Assigned task 1 ▸
Answer these questions about the remarks below:
(a) Which countries does the speaker name as destinations of the recent trip?
(b) Where did the speaker meet briefly with President Mubarak, and during what event?
(c) Whose presence at that event does the speaker call disturbing?
Text under study: Begin
You know, I just came back from a trip to Saudi Arabia, Egypt, Mideast in the last few days. And I must say, I was really struck by -- two things struck me. One, the preoccupation of all of these countries with Iran.

The statement by one of those countries' leaders, quite angry, that the United States had served up to Iran, on a platter, a country called Iraq. And a feeling that they have complicated their plate significantly. We have complicated their lives significantly through our frankly lack of judgment, ineptitude, whatever.

These countries, almost all of them, I think, counseled us not to go into Iraq in the beginning. And I'm sure you're aware of that. So we're working now to try to, you know, pull complicated pieces back together. And they are complicated.

What also struck me, I was in Sharm el-Sheikh and met with President Mubarak briefly during the African Union meeting. And I can't tell you how disturbing it was to have Robert Mugabe there and to listen to some of those countries make excuses.

And it kind of struck me that we've reached a strange point in global affairs. Senator Lugar is a great student of global affairs; Senator Hagel; others in this committee. I'm not sure that leaders of past moments of history would have been quite as quiet and as undisturbed and as unmotivated to come together as the world is today.
Text under study: End
Records shown: Begin
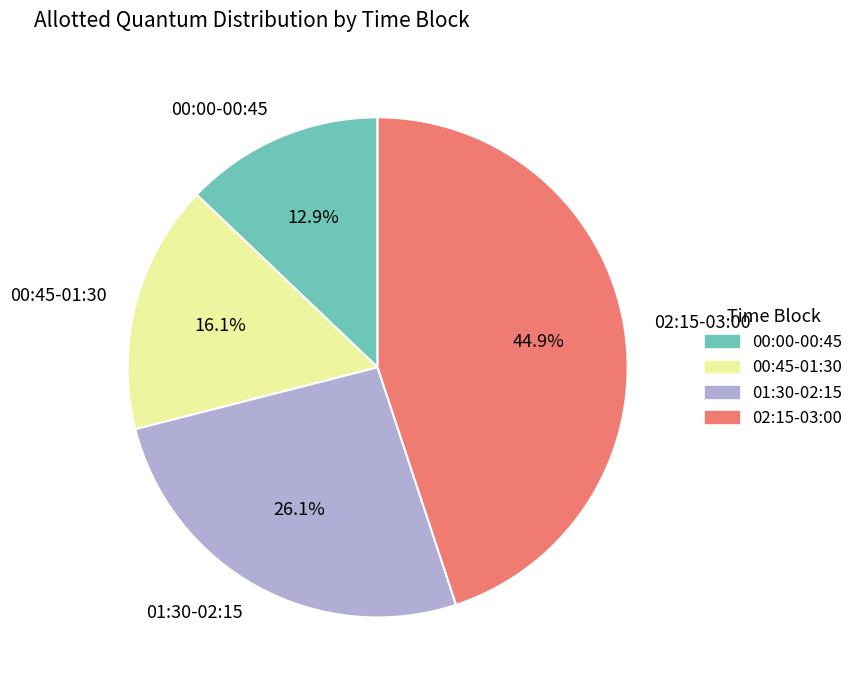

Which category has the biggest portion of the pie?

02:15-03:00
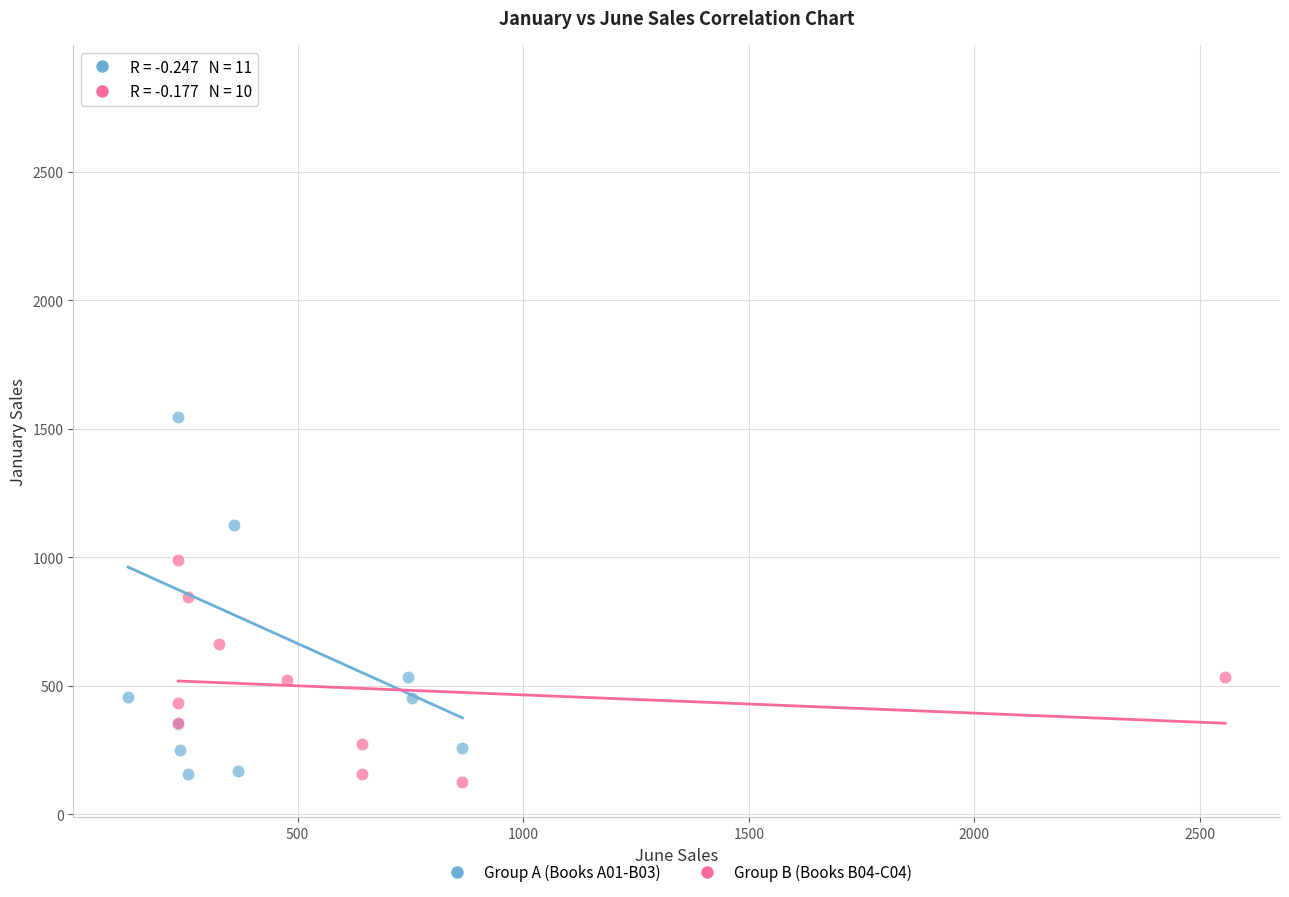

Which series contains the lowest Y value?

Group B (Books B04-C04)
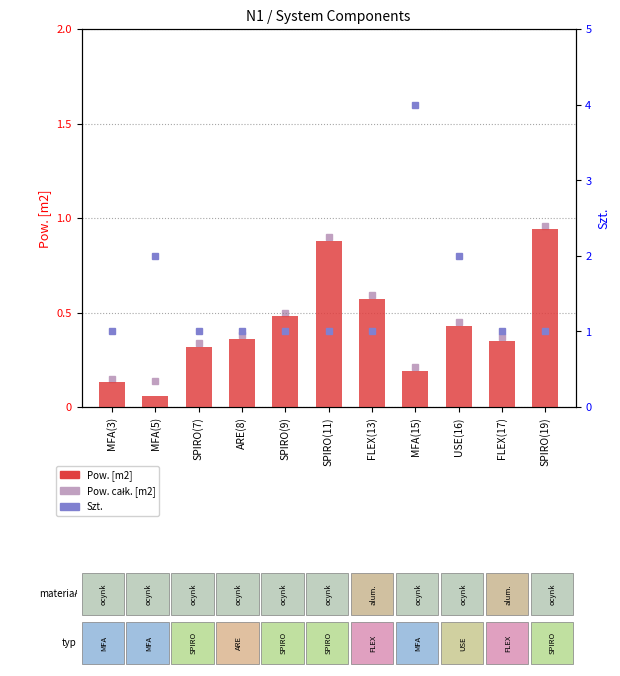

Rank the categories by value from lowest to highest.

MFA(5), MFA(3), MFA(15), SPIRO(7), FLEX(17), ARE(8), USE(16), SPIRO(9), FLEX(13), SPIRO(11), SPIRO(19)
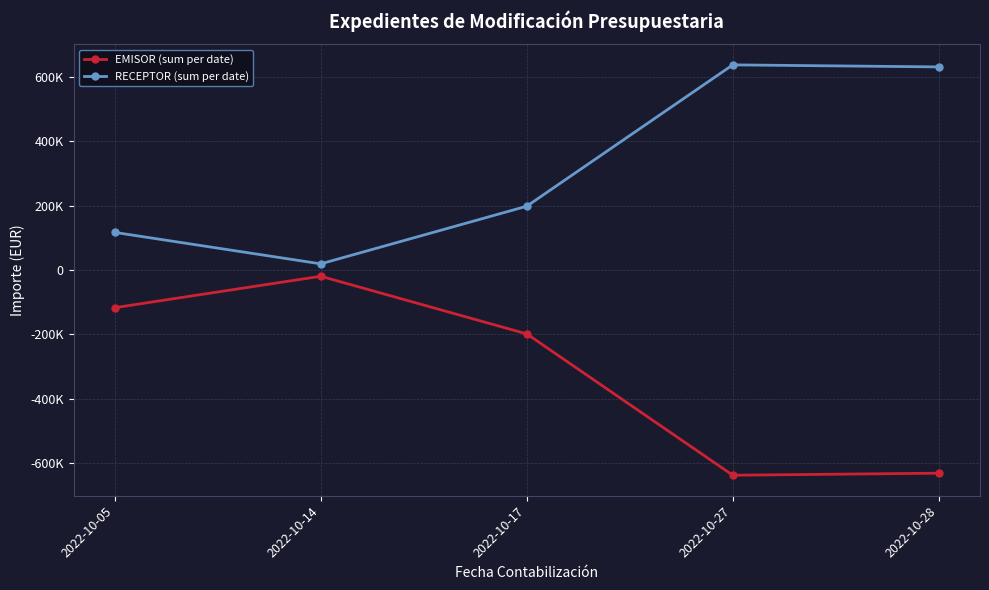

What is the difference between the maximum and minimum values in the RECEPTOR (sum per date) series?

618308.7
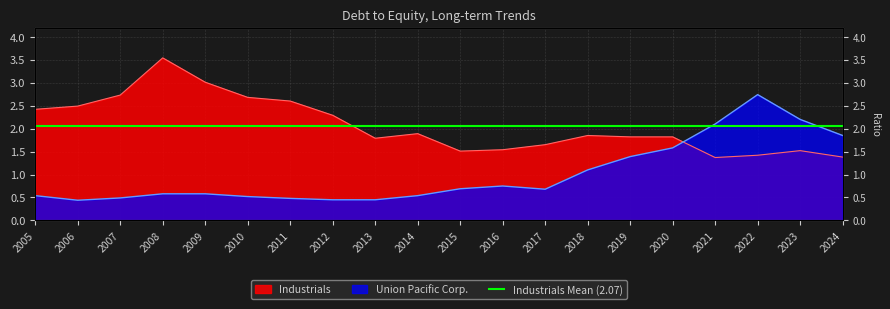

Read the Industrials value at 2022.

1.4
Records shown: End
Assigned task 2 ▸ Pull out each line of the entries above that contains the string "lowest".

Response box 1 ▸
(a) Saudi Arabia and Egypt.
(b) In Sharm el-Sheikh, during the African Union meeting.
(c) Robert Mugabe's.

Response box 2 ▸
Which series contains the lowest Y value?
Rank the categories by value from lowest to highest.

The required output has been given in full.